Johann Sebastian BACH (1685-1750)
Sonata No.1 in G minor, BWV 1001 (1720) [15:42]
Partita No.2 in D minor, BWV 1004 (1720) [24:34]
Pietro Antonio LOCATELLI (1695-1764)
L'Arte del Violino op.3 : 24 Caprices - Caprice No. 17 in G major [3:30]
Niccolò PAGANINI (1782-1840)
24 Caprices, Op. 1 (1801-07): Caprice No. 13 in B flat major: Allegro ‘The Devil’s Laughter’ [2:21]
Eric TANGUY (b. 1968)
Sonata breve - violin solo (1999) [8:50]
Marie-Astrid Hulot (violin)
rec. 23-24 October 2015, Forgotten Records, Studio, Rennes
FORGOTTEN RECORDS FR34H [57:50]
Marie-Astrid Hulot was born in Paris in October 1997 studying in the city successively with Marie-Claude Theuveny and Olivier Charlier. Violinist Alexis Galpérine has written a brief biography of her in the booklet and includes some pertinent detail regarding the nature of her youthful talent. He locates a particular quality in her playing, the gift of interiority. This can, to an extent, be measured in her first disc, made for Forgotten Records which otherwise overwhelmingly – but not wholly exclusively – focuses on restoring LPs to the CD catalogue.

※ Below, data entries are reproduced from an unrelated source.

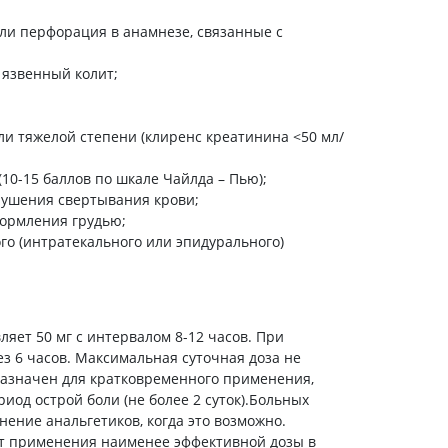
Антисептики и дезинфекторы
ли перфорация в анамнезе, связанные с
Лечение угревой сыпи, акне
язвенный колит;
Лечение рубцов
Лекарства от бородавок
и тяжелой степени (клиренс креатинина <50 мл/
Лечение перхоти, себореи,
волосистых дерматитов
0-15 баллов по шкале Чайлда – Пью);
Средства от повышенной
потливости
рушения свертывания крови;
кормления грудью;
Лечение герпеса
о (интратекального или эпидурального)
Препараты для
опорнодвигательного
аппарата
Противовоспалительные
яет 50 мг с интервалом 8-12 часов. При
препараты
з 6 часов. Максимальная суточная доза не
От суставной и мышечной боли
азначен для кратковременного применения,
риод острой боли (не более 2 суток).Больных
Миорелаксанты
ение анальгетиков, когда это возможно.
Лекарства от подагры
ет применения наименее эффективной дозы в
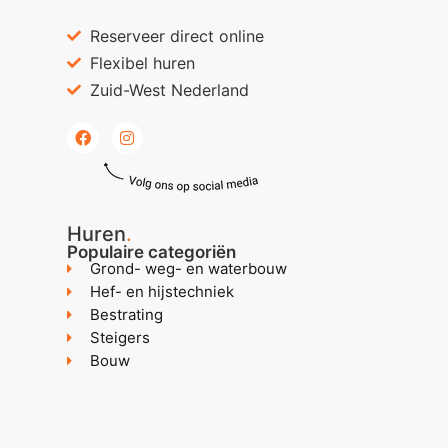
Reserveer direct online
Flexibel huren
Zuid-West Nederland
Huren
.
Populaire categoriën
Grond- weg- en waterbouw
Hef- en hijstechniek
Bestrating
Steigers
Bouw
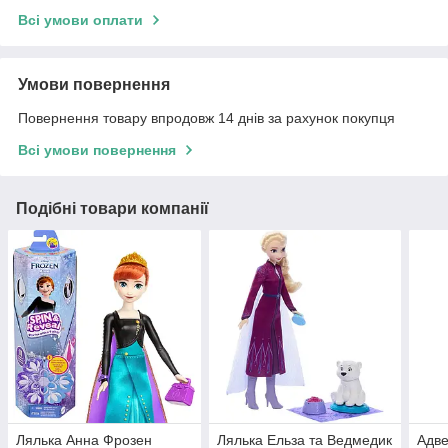
Всі умови оплати
Умови повернення
Повернення товару впродовж 14 днів за рахунок покупця
Всі умови повернення
Подібні товари компанії
Лялька Анна Фрозен
Лялька Ельза та Ведмедик
Адве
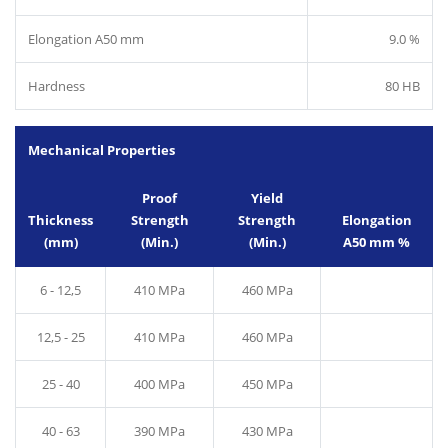
Elongation A50 mm
9.0 %
Hardness
80 HB
Mechanical Properties
Proof
Yield
Thickness
Strength
Strength
Elongation
(mm)
(Min.)
(Min.)
A50 mm %
6 - 12,5
410 MPa
460 MPa
12,5 - 25
410 MPa
460 MPa
25 - 40
400 MPa
450 MPa
40 - 63
390 MPa
430 MPa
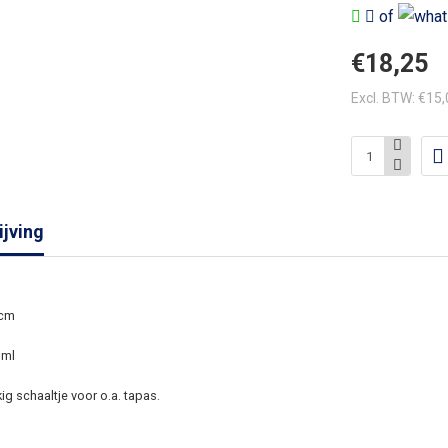
of
€18,25
Excl. BTW: €15
jving
 cm
 ml
ig schaaltje voor o.a. tapas.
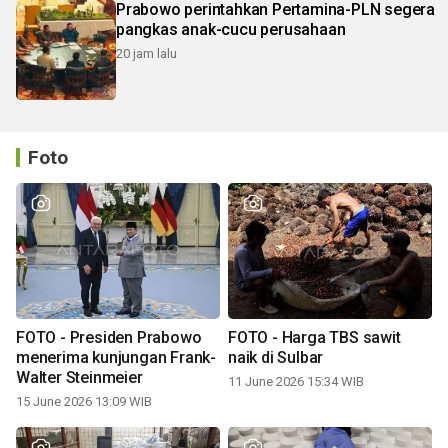
Prabowo perintahkan Pertamina-PLN segera
pangkas anak-cucu perusahaan
20 jam lalu
Foto
FOTO - Presiden Prabowo
FOTO - Harga TBS sawit
menerima kunjungan Frank-
naik di Sulbar
Walter Steinmeier
11 June 2026 15:34 WIB
15 June 2026 13:09 WIB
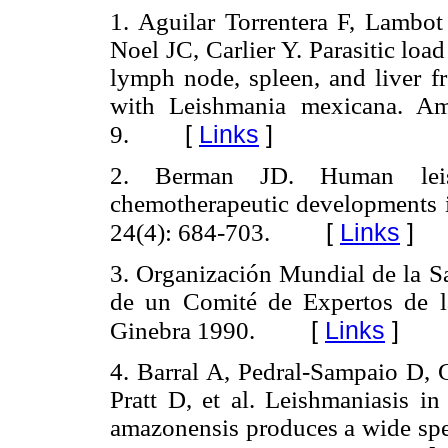
1. Aguilar Torrentera F, Lamb
Noel JC, Carlier Y. Parasitic loa
lymph node, spleen, and liver
with Leishmania mexicana. A
[
Links
]
9.
2. Berman JD. Human leishm
chemotherapeutic developments in
[
Links
]
24(4): 684-703.
3. Organización Mundial de la Sa
de un Comité de Expertos de l
[
Links
]
Ginebra 1990.
4. Barral A, Pedral-Sampaio D
Pratt D, et al. Leishmaniasis in
amazonensis produces a wide spe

It’s a challenging but balanced solo violin programme. She has selected the first Sonata and second Partita of Bach with which to begin. It’s a tribute both to her musicianship and to the tutelage of Charlier that she sounds stylistically and technically so assured here. The music is well shaped and the fuga of the Sonata is clearly delineated at an acceptable tempo. Perhaps, as yet, some of her phraseology sounds rather too predictable – the Allemande of the Partita could be less on-the-page, with more rise and fall. She certainly has the digital control necessary for the Chaconne but the rather boxy recording exacerbates some razory chording. I suspect her tone, in person, and at a judicious distance, is not as raw as it sounds here.
Eric Tanguy’s Sonata was composed in 1999 – that’s to say when Hulot was a child of two. It’s a work of taut lyricism in three movements, the whole work lasting nine minutes. It flows eloquently in this performance with an especially intriguing withdrawn and coiling central movement that anticipates the sweeping finale. This calls for dextrous bowing and agile phrasing. The programme is completed by two Caprices. Caprice 17 from Locatelli’s Op.3 set of The Art of the Violin is heard in a fine reading and Caprice 13 from Paganini’s set of 24 is languidly done.
This is a pleasing souvenir of a youthful talent. One catches some sniffs, shifts, and bow changes along with those razory tonal qualities that are a by-product of the studio set-up.